En quelques brasses, la vie marine se surprend à nouveau autour d’un petit tombant de corail. Un nuage de minuscules poissons jaunes et bleus fait l’effet d’une image démultipliée. On quitte ce lieu enchanteur avec la sensation d’un réveil ensommeillé. Les trois îlots Choazil complètent le mini-archipel. A marée basse, des pêcheurs du bourg emmènent parfois des touristes à l’îlot blanc ou au filet de sable qui relie deux de ces trois îlots. 

Habilement guidé, les promenades sur le lagon mettent au contact avec une rare pureté naturelle. On n’a l’impression ici, non pas de “ consommer ” la nature, mais de se fondre en elle, d’y participer. Cette impression vient sans doute du peu de fréquentation touristique. Elle se confirme en descendant vers le sud. Dans la mangrove d’Hajangoua, on prend le temps de repérer les curieux périophtalmes, petits poissons à nageoires et à pattes capables de respirer à l’air libre. Sortant de l’eau, ils avancent en bondissant sur la boue. Des lémuriens se dissimulent dans des bambous. 
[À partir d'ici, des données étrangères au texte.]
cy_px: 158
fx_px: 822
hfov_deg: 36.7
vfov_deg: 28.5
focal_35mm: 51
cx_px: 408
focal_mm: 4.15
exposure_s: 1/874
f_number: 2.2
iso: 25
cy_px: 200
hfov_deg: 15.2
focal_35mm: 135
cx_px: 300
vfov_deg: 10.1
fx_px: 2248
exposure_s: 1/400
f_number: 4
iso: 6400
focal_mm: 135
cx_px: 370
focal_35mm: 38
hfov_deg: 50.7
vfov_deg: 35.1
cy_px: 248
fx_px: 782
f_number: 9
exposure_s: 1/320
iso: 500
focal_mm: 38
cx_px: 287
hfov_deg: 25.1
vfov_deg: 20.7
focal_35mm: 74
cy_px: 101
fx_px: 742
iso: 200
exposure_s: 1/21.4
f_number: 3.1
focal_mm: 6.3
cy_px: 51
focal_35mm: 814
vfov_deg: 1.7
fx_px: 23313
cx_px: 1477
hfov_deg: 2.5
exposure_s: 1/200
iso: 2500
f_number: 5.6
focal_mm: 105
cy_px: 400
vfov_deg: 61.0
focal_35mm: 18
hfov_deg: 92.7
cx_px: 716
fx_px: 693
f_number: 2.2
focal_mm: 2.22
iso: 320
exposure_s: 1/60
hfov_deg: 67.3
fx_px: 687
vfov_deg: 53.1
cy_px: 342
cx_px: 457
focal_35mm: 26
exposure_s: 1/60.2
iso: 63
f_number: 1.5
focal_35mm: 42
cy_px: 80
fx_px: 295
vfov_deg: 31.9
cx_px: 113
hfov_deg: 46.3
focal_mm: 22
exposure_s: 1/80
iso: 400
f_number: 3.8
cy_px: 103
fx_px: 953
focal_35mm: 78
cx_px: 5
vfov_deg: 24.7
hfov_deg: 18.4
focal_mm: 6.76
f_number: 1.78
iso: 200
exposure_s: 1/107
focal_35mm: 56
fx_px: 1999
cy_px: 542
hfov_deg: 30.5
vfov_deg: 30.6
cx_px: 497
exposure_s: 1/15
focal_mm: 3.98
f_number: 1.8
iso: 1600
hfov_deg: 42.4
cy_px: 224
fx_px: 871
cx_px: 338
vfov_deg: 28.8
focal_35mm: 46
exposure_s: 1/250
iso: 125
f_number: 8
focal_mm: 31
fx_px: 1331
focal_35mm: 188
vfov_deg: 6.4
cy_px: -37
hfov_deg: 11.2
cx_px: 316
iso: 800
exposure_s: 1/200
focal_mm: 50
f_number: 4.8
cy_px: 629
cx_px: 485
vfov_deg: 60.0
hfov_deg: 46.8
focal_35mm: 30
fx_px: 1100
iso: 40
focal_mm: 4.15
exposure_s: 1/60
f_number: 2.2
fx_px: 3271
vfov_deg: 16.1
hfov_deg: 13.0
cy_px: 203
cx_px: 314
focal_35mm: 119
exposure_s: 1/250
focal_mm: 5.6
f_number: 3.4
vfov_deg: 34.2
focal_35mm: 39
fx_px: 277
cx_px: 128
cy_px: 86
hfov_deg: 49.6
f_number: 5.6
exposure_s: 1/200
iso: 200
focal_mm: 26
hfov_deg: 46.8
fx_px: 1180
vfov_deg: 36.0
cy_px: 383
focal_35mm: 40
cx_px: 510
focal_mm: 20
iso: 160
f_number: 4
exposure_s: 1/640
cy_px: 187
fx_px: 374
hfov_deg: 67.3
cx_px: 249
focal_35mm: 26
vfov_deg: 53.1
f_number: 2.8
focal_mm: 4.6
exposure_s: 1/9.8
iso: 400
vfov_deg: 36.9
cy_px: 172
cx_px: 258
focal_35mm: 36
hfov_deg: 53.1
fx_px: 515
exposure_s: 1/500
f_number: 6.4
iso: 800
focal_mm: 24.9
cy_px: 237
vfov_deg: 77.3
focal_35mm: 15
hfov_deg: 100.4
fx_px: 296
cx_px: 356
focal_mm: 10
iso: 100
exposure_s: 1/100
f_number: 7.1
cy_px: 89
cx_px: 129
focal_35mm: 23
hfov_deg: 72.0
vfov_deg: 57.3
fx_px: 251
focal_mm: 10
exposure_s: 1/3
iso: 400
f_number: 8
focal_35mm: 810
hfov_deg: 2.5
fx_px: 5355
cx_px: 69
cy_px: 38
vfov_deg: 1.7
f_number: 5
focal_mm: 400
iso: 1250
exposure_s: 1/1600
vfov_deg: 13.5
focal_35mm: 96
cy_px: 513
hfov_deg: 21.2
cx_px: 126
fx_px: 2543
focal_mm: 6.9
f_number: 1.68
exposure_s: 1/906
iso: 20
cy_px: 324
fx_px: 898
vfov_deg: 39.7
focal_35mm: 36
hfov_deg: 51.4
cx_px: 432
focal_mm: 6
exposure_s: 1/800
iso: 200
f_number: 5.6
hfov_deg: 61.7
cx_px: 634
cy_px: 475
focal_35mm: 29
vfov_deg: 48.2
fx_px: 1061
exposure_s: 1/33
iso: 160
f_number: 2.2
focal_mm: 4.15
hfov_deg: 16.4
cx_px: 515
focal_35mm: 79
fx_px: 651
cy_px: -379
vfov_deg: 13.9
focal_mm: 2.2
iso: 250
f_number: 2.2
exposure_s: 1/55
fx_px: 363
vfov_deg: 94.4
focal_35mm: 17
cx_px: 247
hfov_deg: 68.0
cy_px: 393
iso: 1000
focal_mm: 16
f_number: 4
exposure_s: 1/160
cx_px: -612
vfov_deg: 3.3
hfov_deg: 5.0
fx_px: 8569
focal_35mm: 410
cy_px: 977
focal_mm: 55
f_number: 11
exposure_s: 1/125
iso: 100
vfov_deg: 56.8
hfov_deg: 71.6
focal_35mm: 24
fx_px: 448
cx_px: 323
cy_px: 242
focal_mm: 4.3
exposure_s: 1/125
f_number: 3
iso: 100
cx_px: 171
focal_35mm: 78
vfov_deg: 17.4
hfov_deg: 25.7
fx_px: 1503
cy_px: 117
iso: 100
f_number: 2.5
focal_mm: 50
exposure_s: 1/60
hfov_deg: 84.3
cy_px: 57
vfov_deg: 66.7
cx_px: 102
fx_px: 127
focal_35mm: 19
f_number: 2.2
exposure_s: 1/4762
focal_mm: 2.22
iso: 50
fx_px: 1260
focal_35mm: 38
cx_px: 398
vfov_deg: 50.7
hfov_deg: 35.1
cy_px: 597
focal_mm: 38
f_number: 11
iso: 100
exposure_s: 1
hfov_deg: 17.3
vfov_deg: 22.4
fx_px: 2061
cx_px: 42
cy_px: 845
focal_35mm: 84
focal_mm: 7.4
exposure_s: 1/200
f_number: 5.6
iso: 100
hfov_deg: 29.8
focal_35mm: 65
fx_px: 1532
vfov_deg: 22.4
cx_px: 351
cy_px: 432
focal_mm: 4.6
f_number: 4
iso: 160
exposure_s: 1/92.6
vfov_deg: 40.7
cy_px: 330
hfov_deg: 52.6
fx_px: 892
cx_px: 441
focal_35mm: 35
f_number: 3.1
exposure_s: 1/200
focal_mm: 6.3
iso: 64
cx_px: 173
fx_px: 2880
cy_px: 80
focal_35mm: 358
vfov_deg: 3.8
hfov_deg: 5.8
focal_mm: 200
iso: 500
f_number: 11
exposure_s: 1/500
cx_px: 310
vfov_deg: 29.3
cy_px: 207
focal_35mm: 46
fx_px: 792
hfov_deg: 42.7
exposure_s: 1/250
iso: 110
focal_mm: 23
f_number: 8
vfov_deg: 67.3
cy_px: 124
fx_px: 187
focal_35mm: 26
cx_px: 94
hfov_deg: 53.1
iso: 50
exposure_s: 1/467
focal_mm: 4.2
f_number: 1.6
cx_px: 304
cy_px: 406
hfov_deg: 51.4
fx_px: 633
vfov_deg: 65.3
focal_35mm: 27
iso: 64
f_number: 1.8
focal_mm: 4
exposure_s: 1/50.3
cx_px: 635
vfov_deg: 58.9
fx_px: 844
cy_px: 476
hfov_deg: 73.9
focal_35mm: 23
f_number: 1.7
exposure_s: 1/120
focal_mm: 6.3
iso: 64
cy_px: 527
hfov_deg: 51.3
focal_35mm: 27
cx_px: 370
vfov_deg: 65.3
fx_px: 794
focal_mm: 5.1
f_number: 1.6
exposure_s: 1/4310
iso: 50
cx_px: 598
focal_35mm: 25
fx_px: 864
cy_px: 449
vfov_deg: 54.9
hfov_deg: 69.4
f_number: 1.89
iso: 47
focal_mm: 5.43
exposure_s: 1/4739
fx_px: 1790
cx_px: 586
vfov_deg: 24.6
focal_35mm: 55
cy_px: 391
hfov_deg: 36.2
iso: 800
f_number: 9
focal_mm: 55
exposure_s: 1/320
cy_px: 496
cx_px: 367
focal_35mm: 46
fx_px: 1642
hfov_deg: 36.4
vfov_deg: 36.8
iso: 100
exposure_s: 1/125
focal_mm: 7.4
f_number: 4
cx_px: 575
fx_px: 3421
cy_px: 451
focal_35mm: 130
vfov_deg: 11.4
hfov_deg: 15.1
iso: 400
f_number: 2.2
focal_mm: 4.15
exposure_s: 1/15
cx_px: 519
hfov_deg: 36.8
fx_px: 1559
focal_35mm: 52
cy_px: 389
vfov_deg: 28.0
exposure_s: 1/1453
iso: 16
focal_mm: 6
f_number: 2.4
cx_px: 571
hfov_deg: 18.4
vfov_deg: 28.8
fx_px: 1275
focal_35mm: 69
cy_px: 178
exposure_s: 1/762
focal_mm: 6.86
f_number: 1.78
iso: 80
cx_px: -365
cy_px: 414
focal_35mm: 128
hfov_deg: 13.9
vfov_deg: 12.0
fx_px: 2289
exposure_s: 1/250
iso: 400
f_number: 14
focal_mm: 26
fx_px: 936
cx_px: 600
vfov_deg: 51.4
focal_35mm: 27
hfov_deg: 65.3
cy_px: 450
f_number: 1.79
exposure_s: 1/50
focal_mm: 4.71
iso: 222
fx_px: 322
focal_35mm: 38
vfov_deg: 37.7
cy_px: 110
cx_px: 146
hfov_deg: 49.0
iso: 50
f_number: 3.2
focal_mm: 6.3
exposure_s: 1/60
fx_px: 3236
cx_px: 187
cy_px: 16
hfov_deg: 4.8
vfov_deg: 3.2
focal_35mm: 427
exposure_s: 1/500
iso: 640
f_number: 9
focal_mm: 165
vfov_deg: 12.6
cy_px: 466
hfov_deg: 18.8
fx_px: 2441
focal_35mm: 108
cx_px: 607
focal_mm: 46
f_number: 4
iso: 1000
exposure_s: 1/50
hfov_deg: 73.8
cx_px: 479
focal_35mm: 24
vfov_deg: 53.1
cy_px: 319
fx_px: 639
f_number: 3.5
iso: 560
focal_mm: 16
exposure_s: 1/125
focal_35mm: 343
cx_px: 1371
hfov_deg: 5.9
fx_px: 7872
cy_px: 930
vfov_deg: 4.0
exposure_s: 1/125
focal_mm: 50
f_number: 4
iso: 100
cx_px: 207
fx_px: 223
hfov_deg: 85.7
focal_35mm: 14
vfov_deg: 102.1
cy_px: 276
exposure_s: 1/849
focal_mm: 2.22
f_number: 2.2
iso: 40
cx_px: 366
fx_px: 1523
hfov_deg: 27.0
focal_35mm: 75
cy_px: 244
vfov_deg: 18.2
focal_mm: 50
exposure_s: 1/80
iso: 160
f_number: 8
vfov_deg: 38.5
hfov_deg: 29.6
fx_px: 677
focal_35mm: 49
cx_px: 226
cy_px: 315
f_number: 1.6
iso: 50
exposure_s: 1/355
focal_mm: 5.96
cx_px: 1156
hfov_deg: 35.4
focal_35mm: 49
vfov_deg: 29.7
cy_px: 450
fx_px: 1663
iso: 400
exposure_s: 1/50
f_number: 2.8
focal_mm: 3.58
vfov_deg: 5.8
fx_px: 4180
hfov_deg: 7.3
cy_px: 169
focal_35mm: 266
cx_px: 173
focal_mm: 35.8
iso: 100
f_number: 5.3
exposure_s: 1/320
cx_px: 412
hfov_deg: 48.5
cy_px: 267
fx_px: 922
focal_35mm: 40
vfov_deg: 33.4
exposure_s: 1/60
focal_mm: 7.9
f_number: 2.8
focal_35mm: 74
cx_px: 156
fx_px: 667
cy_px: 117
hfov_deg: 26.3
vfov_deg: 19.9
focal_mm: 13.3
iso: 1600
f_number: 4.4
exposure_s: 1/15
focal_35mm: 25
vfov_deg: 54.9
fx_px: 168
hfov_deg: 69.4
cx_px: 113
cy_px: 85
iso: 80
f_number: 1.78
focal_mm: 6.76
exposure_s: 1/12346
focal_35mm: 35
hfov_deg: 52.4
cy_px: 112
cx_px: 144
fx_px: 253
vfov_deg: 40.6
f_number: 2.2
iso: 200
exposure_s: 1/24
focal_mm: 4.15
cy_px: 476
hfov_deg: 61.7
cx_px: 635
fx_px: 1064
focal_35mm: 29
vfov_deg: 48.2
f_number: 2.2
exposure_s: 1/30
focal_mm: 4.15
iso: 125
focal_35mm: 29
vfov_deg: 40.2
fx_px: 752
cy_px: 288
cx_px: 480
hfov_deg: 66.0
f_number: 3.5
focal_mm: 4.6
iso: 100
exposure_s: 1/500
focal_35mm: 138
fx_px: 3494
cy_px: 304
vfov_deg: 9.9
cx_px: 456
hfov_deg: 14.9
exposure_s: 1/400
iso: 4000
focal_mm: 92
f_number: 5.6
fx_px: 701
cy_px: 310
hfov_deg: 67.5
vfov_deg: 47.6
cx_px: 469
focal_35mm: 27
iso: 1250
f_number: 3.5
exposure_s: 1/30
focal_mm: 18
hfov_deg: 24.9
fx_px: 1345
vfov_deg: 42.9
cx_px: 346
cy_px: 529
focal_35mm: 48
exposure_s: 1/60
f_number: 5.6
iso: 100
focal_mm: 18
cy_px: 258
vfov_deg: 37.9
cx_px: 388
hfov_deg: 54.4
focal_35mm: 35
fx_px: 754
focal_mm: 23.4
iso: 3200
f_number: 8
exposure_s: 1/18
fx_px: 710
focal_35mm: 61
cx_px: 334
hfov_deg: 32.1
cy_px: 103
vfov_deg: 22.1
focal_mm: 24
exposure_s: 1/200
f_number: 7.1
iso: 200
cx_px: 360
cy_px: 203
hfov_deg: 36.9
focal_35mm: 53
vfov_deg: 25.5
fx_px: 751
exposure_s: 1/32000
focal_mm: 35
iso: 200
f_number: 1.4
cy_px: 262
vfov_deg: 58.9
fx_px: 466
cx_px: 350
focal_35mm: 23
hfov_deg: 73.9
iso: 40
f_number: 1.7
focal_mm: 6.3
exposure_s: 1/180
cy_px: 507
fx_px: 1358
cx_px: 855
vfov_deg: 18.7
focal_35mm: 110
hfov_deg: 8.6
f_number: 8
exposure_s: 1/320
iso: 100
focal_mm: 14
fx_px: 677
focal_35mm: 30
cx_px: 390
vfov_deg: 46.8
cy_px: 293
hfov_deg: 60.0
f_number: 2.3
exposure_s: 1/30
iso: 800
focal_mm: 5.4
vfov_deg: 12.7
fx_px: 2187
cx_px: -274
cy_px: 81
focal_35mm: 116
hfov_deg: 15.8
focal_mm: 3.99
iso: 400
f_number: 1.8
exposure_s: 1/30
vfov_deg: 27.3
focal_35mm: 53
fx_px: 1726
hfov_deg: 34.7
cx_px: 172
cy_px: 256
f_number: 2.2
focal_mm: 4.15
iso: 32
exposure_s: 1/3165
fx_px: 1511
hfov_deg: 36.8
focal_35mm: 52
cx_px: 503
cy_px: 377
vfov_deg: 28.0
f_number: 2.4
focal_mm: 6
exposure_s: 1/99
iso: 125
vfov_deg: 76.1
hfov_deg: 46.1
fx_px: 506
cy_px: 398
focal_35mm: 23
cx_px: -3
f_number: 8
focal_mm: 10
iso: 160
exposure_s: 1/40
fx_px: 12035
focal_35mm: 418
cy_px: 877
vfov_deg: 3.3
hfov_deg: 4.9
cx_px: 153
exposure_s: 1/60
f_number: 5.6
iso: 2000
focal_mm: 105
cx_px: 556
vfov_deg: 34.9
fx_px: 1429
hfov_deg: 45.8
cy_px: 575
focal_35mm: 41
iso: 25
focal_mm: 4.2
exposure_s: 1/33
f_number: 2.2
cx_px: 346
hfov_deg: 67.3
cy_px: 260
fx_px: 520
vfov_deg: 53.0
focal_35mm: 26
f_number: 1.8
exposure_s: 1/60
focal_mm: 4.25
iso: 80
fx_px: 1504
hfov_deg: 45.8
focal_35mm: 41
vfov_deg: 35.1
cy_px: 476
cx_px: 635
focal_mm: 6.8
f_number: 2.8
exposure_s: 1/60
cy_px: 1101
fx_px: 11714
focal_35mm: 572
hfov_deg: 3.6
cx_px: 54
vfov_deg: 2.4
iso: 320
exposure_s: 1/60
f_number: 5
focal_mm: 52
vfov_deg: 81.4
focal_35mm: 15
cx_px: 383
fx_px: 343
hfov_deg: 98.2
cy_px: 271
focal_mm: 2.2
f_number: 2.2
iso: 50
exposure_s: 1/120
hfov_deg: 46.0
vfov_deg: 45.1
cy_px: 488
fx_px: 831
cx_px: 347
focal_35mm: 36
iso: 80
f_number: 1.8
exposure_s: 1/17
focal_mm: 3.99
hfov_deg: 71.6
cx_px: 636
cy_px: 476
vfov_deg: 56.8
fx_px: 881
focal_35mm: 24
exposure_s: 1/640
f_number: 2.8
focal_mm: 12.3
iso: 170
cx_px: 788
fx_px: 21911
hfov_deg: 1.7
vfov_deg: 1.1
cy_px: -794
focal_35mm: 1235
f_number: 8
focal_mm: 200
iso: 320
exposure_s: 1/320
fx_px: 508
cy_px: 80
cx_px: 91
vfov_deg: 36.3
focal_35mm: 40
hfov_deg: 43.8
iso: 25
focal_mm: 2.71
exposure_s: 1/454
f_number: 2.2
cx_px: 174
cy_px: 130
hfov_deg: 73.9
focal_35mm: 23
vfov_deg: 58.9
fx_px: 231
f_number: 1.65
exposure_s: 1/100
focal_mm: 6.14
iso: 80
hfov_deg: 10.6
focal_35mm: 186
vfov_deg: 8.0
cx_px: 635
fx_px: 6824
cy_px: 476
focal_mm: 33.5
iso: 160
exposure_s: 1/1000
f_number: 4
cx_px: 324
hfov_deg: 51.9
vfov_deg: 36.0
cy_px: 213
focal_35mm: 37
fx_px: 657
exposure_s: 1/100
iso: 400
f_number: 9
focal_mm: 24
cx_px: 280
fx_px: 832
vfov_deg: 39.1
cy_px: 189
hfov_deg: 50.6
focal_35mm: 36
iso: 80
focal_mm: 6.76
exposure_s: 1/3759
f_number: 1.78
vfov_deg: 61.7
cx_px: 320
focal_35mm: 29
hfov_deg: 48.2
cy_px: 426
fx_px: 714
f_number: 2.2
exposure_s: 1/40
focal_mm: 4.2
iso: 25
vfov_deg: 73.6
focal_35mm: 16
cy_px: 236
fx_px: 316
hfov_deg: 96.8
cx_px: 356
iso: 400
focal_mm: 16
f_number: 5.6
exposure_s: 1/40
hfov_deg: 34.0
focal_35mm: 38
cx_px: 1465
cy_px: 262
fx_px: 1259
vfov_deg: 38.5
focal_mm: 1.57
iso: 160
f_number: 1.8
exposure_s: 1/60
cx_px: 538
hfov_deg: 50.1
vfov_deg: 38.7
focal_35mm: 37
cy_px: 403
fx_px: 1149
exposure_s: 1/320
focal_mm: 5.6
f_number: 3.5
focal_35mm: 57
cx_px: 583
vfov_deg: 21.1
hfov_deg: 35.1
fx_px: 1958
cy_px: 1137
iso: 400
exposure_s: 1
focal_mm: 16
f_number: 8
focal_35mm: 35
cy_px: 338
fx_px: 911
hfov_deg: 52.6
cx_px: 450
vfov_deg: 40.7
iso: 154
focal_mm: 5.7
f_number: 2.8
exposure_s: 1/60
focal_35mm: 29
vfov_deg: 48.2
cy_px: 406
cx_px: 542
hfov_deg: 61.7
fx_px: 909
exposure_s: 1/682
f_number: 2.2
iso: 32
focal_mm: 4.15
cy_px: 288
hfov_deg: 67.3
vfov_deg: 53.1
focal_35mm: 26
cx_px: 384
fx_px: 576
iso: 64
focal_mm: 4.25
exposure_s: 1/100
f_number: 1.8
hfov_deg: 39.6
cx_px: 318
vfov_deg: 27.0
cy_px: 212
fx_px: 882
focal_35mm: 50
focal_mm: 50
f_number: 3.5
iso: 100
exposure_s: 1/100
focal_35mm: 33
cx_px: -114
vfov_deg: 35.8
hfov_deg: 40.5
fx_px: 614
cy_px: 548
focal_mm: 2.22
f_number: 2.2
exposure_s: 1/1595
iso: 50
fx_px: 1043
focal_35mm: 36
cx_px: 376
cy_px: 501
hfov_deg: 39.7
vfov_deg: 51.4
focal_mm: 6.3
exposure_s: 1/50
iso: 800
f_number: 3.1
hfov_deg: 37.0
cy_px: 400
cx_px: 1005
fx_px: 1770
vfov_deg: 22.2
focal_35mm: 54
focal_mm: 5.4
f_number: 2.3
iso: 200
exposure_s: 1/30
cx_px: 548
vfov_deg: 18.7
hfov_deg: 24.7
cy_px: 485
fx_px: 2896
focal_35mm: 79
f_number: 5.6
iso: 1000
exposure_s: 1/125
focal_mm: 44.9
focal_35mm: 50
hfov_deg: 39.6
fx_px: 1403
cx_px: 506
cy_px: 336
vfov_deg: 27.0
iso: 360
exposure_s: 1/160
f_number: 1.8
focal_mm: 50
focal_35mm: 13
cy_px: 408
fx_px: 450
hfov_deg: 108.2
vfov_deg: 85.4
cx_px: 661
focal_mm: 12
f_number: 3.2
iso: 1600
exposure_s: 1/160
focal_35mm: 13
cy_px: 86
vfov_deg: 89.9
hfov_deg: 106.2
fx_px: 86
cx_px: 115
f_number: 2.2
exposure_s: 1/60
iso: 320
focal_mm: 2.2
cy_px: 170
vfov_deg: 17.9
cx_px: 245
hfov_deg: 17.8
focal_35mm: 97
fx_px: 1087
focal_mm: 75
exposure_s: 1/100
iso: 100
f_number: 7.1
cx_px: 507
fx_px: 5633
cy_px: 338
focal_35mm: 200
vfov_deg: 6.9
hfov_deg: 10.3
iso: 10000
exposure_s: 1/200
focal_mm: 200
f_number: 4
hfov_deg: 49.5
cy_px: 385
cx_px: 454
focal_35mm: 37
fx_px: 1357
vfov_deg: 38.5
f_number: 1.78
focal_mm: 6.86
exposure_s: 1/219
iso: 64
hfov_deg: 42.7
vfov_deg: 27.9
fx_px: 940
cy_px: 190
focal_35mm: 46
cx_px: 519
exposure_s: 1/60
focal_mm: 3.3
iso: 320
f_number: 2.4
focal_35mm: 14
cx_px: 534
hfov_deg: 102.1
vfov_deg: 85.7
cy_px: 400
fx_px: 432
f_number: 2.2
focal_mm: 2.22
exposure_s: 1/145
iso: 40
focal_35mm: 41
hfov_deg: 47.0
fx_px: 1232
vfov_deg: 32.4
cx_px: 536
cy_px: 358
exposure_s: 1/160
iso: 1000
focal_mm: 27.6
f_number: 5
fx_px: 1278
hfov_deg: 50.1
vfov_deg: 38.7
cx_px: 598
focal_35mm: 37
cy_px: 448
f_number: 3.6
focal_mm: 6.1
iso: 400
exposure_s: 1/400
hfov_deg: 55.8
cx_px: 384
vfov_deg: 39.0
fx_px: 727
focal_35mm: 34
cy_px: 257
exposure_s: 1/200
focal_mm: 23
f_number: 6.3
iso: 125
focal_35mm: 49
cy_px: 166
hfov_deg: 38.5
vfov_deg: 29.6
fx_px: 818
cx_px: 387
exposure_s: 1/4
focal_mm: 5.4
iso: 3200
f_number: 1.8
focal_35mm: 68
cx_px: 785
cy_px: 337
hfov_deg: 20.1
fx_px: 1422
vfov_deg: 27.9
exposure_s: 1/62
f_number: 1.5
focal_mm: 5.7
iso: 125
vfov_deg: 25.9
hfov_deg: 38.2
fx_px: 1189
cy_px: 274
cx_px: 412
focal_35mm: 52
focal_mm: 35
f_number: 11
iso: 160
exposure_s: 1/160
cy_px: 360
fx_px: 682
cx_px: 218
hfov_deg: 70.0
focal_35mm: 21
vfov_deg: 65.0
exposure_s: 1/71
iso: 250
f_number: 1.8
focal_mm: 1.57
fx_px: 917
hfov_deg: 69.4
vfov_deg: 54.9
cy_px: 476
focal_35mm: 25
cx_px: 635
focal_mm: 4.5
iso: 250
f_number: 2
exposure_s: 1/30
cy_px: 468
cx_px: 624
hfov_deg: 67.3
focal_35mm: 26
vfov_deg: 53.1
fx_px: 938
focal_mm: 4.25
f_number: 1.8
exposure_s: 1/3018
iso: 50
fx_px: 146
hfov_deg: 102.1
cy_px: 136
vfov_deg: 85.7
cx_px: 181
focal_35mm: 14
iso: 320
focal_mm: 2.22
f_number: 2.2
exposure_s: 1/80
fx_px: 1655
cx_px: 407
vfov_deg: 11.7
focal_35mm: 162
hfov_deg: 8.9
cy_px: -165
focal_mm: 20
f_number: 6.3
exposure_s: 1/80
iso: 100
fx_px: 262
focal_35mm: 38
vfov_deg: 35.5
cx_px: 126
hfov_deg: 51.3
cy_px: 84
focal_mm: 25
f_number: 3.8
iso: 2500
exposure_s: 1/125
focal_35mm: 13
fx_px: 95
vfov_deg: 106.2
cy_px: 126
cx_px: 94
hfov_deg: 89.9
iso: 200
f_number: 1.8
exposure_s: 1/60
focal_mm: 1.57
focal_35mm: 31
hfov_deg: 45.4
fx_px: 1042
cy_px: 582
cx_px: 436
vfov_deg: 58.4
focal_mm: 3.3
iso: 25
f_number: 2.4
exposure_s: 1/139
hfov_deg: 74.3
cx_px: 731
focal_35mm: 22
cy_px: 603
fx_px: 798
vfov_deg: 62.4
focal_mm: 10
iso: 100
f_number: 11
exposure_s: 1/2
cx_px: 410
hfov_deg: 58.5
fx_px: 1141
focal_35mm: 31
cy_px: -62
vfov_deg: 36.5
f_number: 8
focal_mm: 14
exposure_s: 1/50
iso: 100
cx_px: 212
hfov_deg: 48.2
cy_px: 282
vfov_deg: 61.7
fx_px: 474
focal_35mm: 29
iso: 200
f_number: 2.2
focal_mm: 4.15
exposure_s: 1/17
Plus au sud, l’approche maritime donne une vue panoramique des plages de sable noir de la presqu’île de Saziley. Cette réserve naturelle forestière et marine est une étape incontournable d’un voyage à Mayotte. Les tortues marines y viennent pondre en sécurité et leurs traces sur le sable font plaisir à voir. Il n’est d’ailleurs pas rare de surprendre un accouplement de tortues vertes affleurant la surface. L’ombre des grands baobabs, une autre splendeur de cette réserve, s’étend sur les plages. On y croisera un peu de monde les week-ends, mais le plus souvent ces plages sont quasi désertes. On y goûte la beauté lumineuse du paysage, la douceur de l’eau, le silence et la paix.